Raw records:
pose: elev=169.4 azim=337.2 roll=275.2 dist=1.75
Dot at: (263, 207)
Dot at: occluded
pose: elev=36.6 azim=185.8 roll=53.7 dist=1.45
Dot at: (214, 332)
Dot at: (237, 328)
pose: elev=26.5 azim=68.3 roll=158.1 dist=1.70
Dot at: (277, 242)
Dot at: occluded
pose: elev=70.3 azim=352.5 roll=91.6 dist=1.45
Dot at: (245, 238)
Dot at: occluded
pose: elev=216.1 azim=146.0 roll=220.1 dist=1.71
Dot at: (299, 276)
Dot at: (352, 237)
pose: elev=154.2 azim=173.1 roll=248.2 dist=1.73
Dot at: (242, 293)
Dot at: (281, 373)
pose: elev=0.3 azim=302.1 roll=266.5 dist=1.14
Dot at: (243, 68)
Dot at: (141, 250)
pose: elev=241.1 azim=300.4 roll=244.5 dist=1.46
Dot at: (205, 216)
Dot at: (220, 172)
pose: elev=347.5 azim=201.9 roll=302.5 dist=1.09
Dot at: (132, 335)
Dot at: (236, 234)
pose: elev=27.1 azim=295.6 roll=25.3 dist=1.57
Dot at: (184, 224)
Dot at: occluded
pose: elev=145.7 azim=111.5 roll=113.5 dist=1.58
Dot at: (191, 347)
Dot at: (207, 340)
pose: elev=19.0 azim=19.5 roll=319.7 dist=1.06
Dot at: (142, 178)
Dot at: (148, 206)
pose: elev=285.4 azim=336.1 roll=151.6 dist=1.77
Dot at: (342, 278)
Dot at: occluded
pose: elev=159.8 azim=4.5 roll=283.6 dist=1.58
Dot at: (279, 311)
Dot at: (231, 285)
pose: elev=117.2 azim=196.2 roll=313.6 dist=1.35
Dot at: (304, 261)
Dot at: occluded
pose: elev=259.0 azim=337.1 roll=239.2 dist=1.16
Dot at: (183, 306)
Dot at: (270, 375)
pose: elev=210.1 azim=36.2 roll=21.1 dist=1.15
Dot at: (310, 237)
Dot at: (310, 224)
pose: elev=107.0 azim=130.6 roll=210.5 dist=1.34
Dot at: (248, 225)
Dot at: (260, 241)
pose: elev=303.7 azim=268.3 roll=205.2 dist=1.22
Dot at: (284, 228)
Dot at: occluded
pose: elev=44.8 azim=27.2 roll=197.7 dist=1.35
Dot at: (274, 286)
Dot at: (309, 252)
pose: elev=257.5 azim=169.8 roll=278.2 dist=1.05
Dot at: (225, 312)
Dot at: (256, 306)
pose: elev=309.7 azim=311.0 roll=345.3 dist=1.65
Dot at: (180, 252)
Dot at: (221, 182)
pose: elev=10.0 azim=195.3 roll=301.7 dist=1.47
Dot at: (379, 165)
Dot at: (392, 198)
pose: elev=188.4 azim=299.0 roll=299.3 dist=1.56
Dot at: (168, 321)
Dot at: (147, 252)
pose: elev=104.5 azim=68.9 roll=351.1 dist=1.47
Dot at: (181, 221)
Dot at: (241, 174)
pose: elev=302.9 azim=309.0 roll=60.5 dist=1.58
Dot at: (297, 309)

Task goal ::
Copy every one of the raw records above, line for line, with no changes.

Complete answer ::
pose: elev=169.4 azim=337.2 roll=275.2 dist=1.75
Dot at: (263, 207)
Dot at: occluded
pose: elev=36.6 azim=185.8 roll=53.7 dist=1.45
Dot at: (214, 332)
Dot at: (237, 328)
pose: elev=26.5 azim=68.3 roll=158.1 dist=1.70
Dot at: (277, 242)
Dot at: occluded
pose: elev=70.3 azim=352.5 roll=91.6 dist=1.45
Dot at: (245, 238)
Dot at: occluded
pose: elev=216.1 azim=146.0 roll=220.1 dist=1.71
Dot at: (299, 276)
Dot at: (352, 237)
pose: elev=154.2 azim=173.1 roll=248.2 dist=1.73
Dot at: (242, 293)
Dot at: (281, 373)
pose: elev=0.3 azim=302.1 roll=266.5 dist=1.14
Dot at: (243, 68)
Dot at: (141, 250)
pose: elev=241.1 azim=300.4 roll=244.5 dist=1.46
Dot at: (205, 216)
Dot at: (220, 172)
pose: elev=347.5 azim=201.9 roll=302.5 dist=1.09
Dot at: (132, 335)
Dot at: (236, 234)
pose: elev=27.1 azim=295.6 roll=25.3 dist=1.57
Dot at: (184, 224)
Dot at: occluded
pose: elev=145.7 azim=111.5 roll=113.5 dist=1.58
Dot at: (191, 347)
Dot at: (207, 340)
pose: elev=19.0 azim=19.5 roll=319.7 dist=1.06
Dot at: (142, 178)
Dot at: (148, 206)
pose: elev=285.4 azim=336.1 roll=151.6 dist=1.77
Dot at: (342, 278)
Dot at: occluded
pose: elev=159.8 azim=4.5 roll=283.6 dist=1.58
Dot at: (279, 311)
Dot at: (231, 285)
pose: elev=117.2 azim=196.2 roll=313.6 dist=1.35
Dot at: (304, 261)
Dot at: occluded
pose: elev=259.0 azim=337.1 roll=239.2 dist=1.16
Dot at: (183, 306)
Dot at: (270, 375)
pose: elev=210.1 azim=36.2 roll=21.1 dist=1.15
Dot at: (310, 237)
Dot at: (310, 224)
pose: elev=107.0 azim=130.6 roll=210.5 dist=1.34
Dot at: (248, 225)
Dot at: (260, 241)
pose: elev=303.7 azim=268.3 roll=205.2 dist=1.22
Dot at: (284, 228)
Dot at: occluded
pose: elev=44.8 azim=27.2 roll=197.7 dist=1.35
Dot at: (274, 286)
Dot at: (309, 252)
pose: elev=257.5 azim=169.8 roll=278.2 dist=1.05
Dot at: (225, 312)
Dot at: (256, 306)
pose: elev=309.7 azim=311.0 roll=345.3 dist=1.65
Dot at: (180, 252)
Dot at: (221, 182)
pose: elev=10.0 azim=195.3 roll=301.7 dist=1.47
Dot at: (379, 165)
Dot at: (392, 198)
pose: elev=188.4 azim=299.0 roll=299.3 dist=1.56
Dot at: (168, 321)
Dot at: (147, 252)
pose: elev=104.5 azim=68.9 roll=351.1 dist=1.47
Dot at: (181, 221)
Dot at: (241, 174)
pose: elev=302.9 azim=309.0 roll=60.5 dist=1.58
Dot at: (297, 309)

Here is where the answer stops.